(Saved data entries)

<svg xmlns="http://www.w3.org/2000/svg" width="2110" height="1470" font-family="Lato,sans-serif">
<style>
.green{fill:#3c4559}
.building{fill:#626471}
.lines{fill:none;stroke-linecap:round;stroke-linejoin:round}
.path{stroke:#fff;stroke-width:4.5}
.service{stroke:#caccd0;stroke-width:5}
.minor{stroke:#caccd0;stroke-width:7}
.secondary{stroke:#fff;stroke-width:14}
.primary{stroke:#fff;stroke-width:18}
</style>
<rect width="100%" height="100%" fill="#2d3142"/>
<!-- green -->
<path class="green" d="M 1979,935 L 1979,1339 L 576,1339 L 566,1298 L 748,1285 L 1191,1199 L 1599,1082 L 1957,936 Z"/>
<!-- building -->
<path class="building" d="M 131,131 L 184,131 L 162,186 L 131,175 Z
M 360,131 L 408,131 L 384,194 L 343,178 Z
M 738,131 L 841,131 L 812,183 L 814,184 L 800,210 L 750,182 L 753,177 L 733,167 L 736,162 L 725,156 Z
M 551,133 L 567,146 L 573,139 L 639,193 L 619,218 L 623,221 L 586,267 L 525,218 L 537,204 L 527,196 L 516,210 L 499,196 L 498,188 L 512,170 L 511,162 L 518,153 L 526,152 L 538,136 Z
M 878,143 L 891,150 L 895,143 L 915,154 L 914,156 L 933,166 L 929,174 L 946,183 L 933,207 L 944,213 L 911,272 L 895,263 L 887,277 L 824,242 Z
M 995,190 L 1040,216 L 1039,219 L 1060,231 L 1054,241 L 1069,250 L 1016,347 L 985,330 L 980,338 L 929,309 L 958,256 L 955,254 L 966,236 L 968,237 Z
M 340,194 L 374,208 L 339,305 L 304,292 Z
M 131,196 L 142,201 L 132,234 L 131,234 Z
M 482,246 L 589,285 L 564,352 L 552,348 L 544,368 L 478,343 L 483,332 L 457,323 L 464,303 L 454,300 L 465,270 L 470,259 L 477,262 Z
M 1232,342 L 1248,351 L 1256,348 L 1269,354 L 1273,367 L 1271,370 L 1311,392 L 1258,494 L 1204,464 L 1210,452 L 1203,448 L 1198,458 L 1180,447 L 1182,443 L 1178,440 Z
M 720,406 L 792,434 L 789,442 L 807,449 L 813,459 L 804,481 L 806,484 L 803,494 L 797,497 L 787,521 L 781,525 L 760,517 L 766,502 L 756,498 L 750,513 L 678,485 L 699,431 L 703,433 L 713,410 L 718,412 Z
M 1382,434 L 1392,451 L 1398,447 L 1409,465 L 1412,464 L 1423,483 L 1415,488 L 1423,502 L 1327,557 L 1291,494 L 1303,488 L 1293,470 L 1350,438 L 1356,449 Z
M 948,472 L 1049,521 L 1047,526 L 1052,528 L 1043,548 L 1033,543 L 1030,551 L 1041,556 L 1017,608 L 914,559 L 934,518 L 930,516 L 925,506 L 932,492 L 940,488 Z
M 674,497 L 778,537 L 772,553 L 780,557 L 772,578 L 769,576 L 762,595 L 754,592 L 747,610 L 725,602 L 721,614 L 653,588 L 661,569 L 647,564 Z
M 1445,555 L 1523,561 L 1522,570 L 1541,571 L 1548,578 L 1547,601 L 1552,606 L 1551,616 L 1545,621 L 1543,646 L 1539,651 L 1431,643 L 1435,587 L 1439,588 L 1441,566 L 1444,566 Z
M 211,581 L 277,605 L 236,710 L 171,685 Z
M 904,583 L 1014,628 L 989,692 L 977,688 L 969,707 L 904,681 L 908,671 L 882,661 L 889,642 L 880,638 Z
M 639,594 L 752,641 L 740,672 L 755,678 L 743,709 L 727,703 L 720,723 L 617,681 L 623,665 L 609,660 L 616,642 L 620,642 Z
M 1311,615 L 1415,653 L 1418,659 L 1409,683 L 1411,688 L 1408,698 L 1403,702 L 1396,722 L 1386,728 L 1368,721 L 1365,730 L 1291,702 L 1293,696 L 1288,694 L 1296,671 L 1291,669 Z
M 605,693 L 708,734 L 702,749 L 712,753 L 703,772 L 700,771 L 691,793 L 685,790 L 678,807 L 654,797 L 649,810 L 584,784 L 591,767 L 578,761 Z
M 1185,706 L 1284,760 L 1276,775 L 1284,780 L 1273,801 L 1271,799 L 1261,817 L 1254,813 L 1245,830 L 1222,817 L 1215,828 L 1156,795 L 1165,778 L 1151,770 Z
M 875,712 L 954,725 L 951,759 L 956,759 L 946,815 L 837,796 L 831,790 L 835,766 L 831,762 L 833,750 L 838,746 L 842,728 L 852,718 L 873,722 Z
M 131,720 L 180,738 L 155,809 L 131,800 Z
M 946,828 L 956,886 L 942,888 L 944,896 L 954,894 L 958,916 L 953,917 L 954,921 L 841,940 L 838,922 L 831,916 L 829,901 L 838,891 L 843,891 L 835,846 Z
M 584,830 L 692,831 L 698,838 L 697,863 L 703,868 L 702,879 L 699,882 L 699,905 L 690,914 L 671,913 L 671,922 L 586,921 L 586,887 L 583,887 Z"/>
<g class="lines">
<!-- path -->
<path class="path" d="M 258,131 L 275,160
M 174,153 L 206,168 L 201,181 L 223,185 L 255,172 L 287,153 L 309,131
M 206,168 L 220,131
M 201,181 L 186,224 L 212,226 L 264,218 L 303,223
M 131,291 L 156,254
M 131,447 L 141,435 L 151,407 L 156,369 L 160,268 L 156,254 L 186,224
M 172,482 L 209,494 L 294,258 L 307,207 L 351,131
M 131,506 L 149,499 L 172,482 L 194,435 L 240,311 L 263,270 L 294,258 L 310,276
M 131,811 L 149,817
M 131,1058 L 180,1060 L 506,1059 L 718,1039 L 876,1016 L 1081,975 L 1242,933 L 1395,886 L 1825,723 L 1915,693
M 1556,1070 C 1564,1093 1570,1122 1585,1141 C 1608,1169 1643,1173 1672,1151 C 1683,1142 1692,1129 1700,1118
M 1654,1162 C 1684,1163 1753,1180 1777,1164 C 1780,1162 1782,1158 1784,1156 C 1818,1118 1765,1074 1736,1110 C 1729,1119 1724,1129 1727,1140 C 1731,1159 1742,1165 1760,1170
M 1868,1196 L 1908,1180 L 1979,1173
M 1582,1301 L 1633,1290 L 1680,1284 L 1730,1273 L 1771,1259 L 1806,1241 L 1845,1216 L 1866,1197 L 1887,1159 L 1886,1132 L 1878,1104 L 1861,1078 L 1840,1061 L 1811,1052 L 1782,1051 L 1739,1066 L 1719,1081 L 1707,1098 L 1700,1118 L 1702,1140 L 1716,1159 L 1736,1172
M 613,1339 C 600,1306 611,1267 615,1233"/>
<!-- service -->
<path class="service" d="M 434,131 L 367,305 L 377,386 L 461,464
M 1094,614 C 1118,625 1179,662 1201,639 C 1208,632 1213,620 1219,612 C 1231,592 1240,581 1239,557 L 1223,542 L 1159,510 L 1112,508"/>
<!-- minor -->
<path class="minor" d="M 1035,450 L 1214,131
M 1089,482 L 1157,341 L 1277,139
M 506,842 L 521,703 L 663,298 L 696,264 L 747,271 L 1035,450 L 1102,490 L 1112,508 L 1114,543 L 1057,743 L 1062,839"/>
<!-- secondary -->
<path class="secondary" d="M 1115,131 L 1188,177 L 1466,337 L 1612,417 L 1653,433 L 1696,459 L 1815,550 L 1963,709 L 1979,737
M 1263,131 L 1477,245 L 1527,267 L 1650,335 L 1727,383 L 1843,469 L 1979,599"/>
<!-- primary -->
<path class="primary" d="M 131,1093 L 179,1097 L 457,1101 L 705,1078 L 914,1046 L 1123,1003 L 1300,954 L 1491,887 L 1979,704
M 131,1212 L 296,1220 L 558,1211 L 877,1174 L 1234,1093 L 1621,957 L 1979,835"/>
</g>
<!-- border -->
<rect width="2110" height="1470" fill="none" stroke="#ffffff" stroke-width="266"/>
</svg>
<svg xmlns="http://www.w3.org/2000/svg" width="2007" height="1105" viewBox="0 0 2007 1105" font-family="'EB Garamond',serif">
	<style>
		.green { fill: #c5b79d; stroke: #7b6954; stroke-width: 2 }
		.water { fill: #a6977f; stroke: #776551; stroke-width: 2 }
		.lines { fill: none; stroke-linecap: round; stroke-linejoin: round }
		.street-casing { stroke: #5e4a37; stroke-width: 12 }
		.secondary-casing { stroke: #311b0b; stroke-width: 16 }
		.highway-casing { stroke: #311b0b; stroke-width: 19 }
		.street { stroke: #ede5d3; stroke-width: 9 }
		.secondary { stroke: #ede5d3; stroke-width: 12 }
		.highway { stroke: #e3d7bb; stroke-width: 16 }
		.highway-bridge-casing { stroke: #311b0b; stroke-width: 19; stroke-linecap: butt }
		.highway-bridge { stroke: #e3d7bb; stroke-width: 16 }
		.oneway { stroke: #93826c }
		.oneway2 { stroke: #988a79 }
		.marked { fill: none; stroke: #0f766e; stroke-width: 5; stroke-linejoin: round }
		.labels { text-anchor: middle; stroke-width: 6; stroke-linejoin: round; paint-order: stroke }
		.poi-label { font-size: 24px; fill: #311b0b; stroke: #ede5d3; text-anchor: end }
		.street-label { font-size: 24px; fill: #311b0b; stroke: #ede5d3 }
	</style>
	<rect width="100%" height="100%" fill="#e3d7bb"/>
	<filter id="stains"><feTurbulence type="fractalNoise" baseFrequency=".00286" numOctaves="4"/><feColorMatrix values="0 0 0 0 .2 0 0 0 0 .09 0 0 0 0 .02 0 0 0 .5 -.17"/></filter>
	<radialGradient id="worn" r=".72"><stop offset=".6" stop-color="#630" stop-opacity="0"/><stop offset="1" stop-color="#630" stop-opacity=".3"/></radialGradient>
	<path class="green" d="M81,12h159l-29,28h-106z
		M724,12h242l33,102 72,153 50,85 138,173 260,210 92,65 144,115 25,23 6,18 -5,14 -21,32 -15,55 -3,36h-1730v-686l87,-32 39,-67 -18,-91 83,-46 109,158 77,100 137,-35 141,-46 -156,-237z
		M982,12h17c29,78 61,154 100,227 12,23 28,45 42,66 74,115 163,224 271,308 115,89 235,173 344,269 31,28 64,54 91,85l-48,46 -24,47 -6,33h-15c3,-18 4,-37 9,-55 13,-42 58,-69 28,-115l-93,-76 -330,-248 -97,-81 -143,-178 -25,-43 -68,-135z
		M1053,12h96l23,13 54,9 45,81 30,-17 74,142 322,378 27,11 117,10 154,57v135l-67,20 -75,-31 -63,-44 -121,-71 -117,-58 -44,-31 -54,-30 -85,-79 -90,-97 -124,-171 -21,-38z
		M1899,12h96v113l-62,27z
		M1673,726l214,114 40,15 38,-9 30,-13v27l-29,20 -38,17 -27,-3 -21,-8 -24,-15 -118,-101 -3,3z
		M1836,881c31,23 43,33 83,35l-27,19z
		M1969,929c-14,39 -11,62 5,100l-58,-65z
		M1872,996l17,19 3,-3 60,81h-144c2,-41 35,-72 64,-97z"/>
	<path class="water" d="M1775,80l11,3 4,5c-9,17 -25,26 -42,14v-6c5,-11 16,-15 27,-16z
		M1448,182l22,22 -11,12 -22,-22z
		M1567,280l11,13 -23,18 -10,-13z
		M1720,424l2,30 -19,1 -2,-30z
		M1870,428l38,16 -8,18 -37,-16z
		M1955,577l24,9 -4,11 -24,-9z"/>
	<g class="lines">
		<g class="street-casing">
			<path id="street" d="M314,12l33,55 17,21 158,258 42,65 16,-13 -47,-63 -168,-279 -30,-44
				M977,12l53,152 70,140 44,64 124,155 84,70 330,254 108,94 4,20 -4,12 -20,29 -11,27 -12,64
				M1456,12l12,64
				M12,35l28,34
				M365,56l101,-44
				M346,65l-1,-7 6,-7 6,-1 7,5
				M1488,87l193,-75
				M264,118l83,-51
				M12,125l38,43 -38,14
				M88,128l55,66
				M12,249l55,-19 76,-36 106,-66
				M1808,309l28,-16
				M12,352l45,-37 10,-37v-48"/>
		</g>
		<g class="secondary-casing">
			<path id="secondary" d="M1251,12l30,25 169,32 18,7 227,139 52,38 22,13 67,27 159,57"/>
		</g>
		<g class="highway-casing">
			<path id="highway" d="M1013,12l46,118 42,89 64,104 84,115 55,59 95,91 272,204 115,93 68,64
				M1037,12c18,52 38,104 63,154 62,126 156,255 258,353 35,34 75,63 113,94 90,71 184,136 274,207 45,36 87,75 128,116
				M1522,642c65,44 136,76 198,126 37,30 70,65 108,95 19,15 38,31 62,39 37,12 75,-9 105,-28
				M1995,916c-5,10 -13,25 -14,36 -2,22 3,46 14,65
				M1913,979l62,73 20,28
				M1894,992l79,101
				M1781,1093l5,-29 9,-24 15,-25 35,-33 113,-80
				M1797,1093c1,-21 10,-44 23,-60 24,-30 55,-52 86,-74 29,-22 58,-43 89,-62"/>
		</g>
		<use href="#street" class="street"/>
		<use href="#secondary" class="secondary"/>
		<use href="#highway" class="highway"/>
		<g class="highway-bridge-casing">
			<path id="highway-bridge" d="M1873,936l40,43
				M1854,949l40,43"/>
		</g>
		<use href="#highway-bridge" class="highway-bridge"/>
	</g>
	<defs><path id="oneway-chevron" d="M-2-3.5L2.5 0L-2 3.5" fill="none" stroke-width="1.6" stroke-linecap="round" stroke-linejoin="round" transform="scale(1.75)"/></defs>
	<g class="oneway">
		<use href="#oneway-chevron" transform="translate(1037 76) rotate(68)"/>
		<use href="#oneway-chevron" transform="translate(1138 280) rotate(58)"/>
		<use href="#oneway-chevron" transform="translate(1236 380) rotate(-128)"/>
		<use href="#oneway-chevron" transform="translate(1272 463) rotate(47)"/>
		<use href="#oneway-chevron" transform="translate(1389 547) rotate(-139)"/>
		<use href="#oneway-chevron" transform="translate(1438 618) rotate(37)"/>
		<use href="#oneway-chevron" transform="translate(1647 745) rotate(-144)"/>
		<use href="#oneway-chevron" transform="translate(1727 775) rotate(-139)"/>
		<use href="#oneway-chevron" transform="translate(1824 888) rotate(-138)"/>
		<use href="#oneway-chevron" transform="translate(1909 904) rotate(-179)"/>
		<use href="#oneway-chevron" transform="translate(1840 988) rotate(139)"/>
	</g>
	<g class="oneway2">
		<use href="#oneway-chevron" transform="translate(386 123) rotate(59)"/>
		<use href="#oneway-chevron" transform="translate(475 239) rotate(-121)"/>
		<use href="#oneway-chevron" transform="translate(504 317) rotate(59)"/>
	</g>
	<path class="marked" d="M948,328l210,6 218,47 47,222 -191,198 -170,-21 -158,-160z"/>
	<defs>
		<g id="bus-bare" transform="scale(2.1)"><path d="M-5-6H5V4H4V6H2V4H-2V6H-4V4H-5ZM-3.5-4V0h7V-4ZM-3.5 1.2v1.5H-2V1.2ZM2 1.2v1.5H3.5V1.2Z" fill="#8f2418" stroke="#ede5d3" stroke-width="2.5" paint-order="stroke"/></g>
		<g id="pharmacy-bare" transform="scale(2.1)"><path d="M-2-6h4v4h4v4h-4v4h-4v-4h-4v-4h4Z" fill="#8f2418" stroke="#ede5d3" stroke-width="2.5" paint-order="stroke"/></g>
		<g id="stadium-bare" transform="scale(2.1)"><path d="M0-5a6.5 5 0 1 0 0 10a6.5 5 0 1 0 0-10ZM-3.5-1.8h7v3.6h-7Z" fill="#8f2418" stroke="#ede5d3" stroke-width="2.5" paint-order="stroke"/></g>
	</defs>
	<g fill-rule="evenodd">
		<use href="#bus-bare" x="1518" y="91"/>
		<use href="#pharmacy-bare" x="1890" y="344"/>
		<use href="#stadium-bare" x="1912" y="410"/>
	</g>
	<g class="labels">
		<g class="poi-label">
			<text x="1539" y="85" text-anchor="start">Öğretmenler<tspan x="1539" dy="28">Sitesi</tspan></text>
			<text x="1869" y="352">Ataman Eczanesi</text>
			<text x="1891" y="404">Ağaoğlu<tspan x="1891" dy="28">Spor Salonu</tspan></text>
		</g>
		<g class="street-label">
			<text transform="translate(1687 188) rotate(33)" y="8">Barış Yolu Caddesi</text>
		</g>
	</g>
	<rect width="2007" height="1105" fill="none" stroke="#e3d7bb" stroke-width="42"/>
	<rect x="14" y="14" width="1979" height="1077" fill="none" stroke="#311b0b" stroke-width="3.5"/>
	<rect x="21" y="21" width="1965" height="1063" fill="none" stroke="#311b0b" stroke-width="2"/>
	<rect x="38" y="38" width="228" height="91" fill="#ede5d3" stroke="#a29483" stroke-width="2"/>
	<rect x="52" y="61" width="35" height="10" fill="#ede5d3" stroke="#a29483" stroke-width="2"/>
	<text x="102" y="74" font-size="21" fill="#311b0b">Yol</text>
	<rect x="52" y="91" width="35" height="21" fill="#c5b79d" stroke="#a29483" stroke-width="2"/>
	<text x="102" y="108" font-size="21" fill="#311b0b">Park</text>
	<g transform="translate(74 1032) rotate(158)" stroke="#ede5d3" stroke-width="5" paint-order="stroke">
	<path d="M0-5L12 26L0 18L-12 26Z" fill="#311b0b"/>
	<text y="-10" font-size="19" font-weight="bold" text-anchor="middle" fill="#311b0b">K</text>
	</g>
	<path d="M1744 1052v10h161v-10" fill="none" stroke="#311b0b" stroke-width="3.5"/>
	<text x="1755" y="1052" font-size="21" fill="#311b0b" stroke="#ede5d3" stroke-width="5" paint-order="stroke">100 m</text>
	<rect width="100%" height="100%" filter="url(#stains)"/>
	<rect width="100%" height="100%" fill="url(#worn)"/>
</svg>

Assignment: Line by line, count how many lines of the entries contain the word "worn", and give only that number.

Output: 2